Alles neu bringt die Vinexpo Teil I

Champagne de Venoge Princes VinexpoManchmal ist es auch von Vorteil sich auf alte Werte zu besinnen und so traf man bei Champagne de Venoge die Entscheidung Princes wiederzubeleben. Das Champagnerhaus, welches 1837 in Mareuil-sur-Aÿ gegründet wurde und sich durch seine aristokratische Tradition, mit dem Motto „Noblesse Oblige“ und dem Cordon Bleu (dem Abzeichen des Orden des Saint-Esprit (Heiligen Geistes), welcher von König Heinrich III gegründet wurde) auszeichnet. Champagne-Liebhaber, schätzen die Jahrgangstiefe, welche Champagne de Venoge mit der Œnothèque Serie auf Anfrage anbietet und frisch degorgiert, sowie die Cuvée 20 ans, deren aktueller Jahrgang 1985 ist und auch der Louis XV ist zu einer festen Größe unter den Prestige-Cuvées weltweit aufgestiegen.

- Ziel der Aufgabe:
Wiederhole den Text über Champagne de Venoge vollständig und wörtlich. Die Datensätze stehen in keinem Zusammenhang mit dem Text.

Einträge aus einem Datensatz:
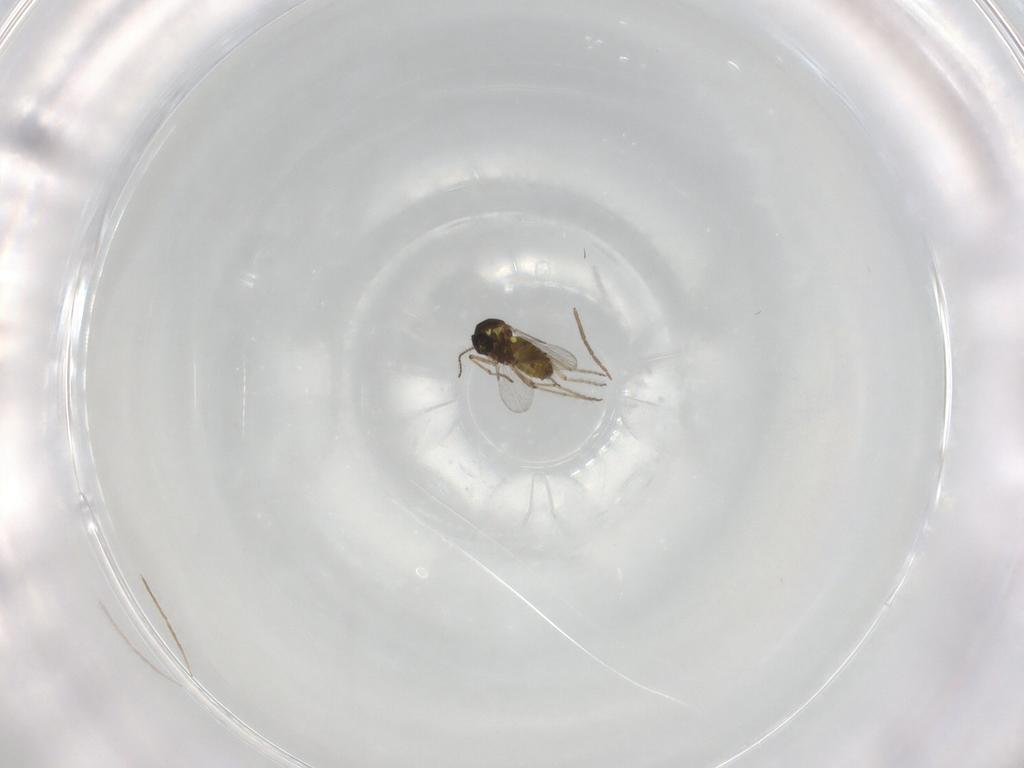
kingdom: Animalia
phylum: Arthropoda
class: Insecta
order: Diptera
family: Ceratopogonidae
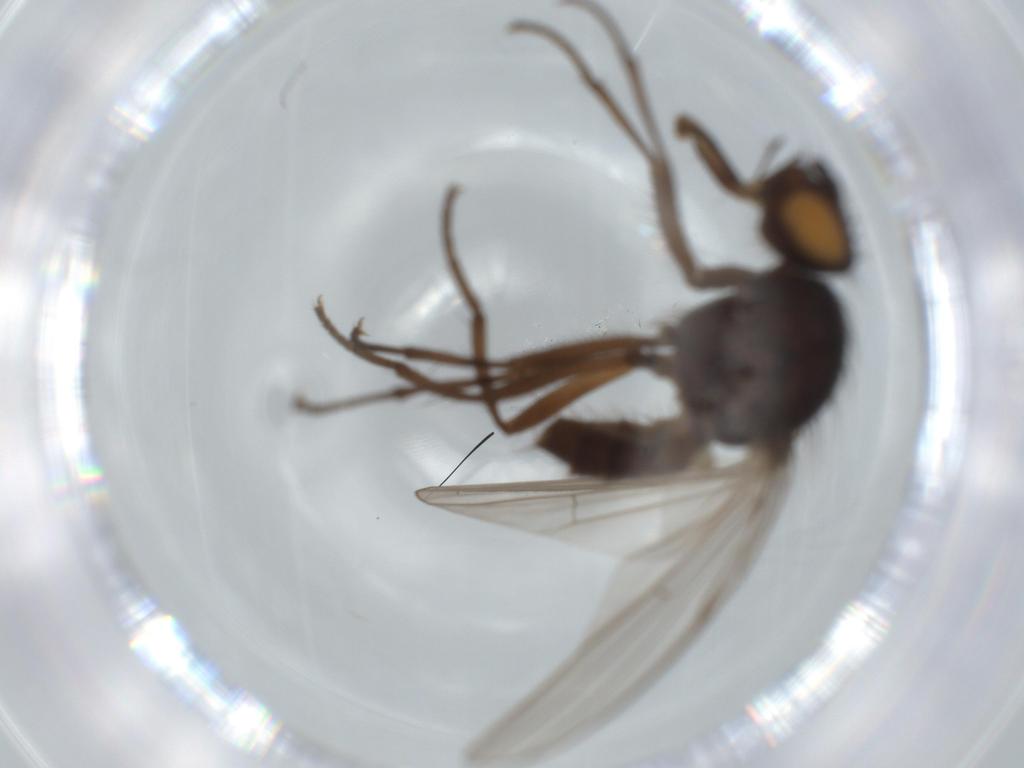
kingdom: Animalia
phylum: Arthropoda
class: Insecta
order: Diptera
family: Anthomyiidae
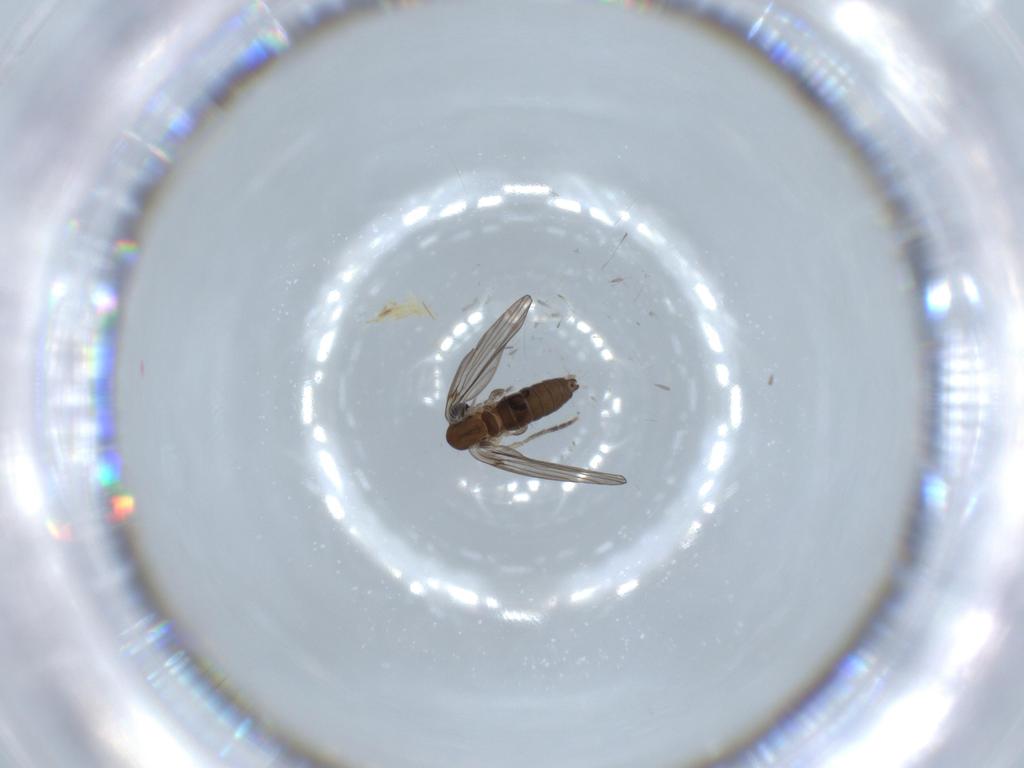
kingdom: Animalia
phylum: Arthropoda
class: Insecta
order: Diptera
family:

- Erwartete Antwort:
Alles neu bringt die Vinexpo Teil I

Champagne de Venoge Princes VinexpoManchmal ist es auch von Vorteil sich auf alte Werte zu besinnen und so traf man bei Champagne de Venoge die Entscheidung Princes wiederzubeleben. Das Champagnerhaus, welches 1837 in Mareuil-sur-Aÿ gegründet wurde und sich durch seine aristokratische Tradition, mit dem Motto „Noblesse Oblige“ und dem Cordon Bleu (dem Abzeichen des Orden des Saint-Esprit (Heiligen Geistes), welcher von König Heinrich III gegründet wurde) auszeichnet. Champagne-Liebhaber, schätzen die Jahrgangstiefe, welche Champagne de Venoge mit der Œnothèque Serie auf Anfrage anbietet und frisch degorgiert, sowie die Cuvée 20 ans, deren aktueller Jahrgang 1985 ist und auch der Louis XV ist zu einer festen Größe unter den Prestige-Cuvées weltweit aufgestiegen.